Hah! But perhaps the real scandal is not that the family and staff hid all this deterioration from the public, but that the media was either completely incompetent or so liberal they didn't want the public to know fearing it might empower the MAGA camp. Then, of course, what they did report was labeled as "fake news” by the Biden White House. For example:
The numbers were undeniable. From January 1, 2023, to April 27, Biden had only four public events before 10:00 a.m., twelve full weekends with no public events, and only twelve public events after 6:00 p.m., most of which were off camera.
“The White House is basically hiding Biden as he auditions for another term,” Alex wrote.
The White House denied the story. Jen O’Malley Dillon gave a one-word statement: “False.”
The White House press team publicly labeled Alex a peddler of fake news.
That Biden and his team knew his physical or cognitive health would be a limiting factor, not signaling that earlier effectively blocked a robust primary process. That wasn’t just a political failure; it’s a democratic one.
It was also a huge media failure as Eugene Volokh pointed out in an essay:
[Journalists] job was to dig and find out—before things became evident, not after (and indeed some indications of Biden’s decline were indeed evident for some time before the debate). Alex Thompson, the coauthor of Original Sin, elaborated on this problem:
“I had one conversation with someone, this was after the election, while we were reporting this book, and this person said, ‘Listen, yes, we deserve blame for X, Y, Z. We were hiding him. We were.’ But this person also sort of got in my face, and they said, ‘Listen, the media deserves some blame, too.’ Like we were sort of amazed at some of the stuff we were able to spin and get on,” he said.

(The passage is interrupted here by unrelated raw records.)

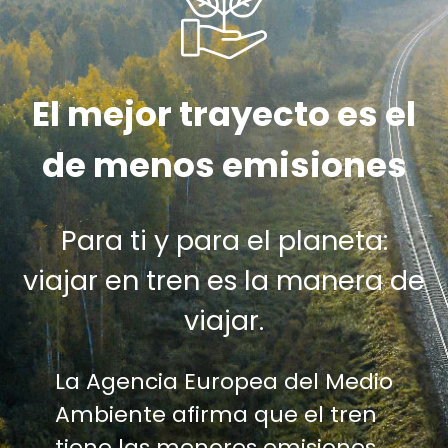
El mejor trayecto es el
de menos emisiones
Para ti y para el planeta:
viajar en tren es la manera de
viajar.
La Agencia Europea del Medio
Ambiente afirma que el tren
tiene las menores emisiones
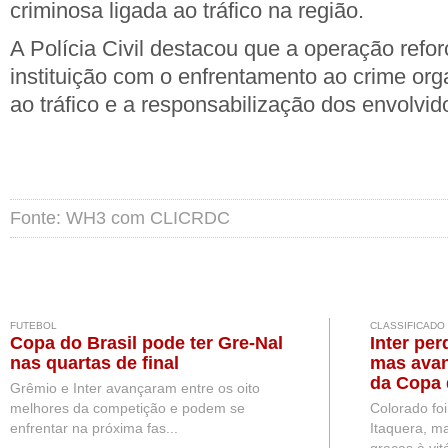
criminosa ligada ao tráfico na região.
A Polícia Civil destacou que a operação ref
instituição com o enfrentamento ao crime or
ao tráfico e a responsabilização dos envolvid
Fonte: WH3 com CLICRDC
FUTEBOL
CLASSIFICADO
Copa do Brasil pode ter Gre-Nal
Inter per
nas quartas de final
mas avan
da Copa 
Grêmio e Inter avançaram entre os oito
melhores da competição e podem se
Colorado fo
enfrentar na próxima fas...
Itaquera, ma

Thompson admitted there was truth to what the person was saying about the media and its lack of skepticism about Biden’s administration.
“They’re just like, ‘You guys should not have believed us so easily.’ And I thought that was like a really interesting, but I also think that’s true,” he said. “I think the media, . . . in a lot of ways, was not skeptical enough and did not remember the less[on] that, they do it to different degrees, but every White House lies.” *
But Democrats also had to share much of the blame. Bernie Sanders and Marianne Williamson had both complained about being shut out of the primary process by the DNC. Dean Phillips, who was concerned about Biden’s mental deterioration and was trying to get midwestern governors to challenge Biden, decided to run himself and soon discovered numerous roadblocks created by the Democratic leadership.

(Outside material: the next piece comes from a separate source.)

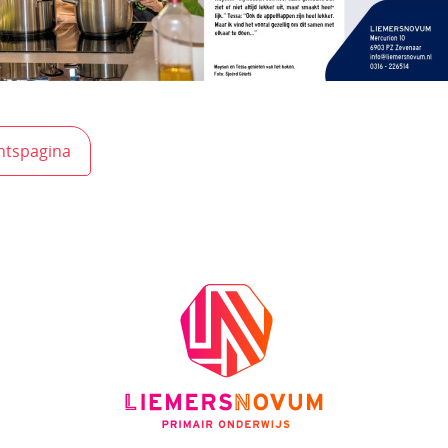
chtspagina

This comment by an insider sums up my feelings: “A year later, that official told us, “I blame his inner circle, and I blame him. What utter and total hubris not to step aside and be a one-term president, as he said he would, and have an open primary when there was time to let the process play out. Even though he did so many good things for this country, I can never forgive him.””
According to Tapper and Thompson, in a Commonwealth Club show,** Biden never said that. It was something put out by his aides even as they knew he would be running again. During the later stages of the 2020 Democratic primary (late 2019), reports emerged that Biden told aides he might serve only one term — as a “bridge” president — and wouldn’t seek reelection in 2024. (nypost.com+politico.com) Shortly after these reports surfaced, Biden unequivocally denied that he was planning to serve just one term. Asked by reporters, he said: “No, I never have. I don’t have any plans for one term.” A campaign aide also called the one-term talk “just not true”. The whole point of the book and this interview is that we were lied to and he was hidden. Turns out whatever bridge anyone was talking about was really a cliff.
**Interesting Commonwealth Club interview with Thompson and Tapper: https://www.youtube.com/watch?v=KuHihDaZVJY
***The original quote is „Wie kommt das überhaupt, dass Kriege entstehen? Die Diplomaten belügen einander und glauben es, wenn sie es in der Zeitung lesen.“ Die Fackel, issue No. 406 (circa 1915. World War 1 followed shortly thereafter. Kraus was particularly disturbed by how propaganda, media complicity, and political self-delusion could spiral into catastrophe — a theme chillingly relevant in many later conflicts.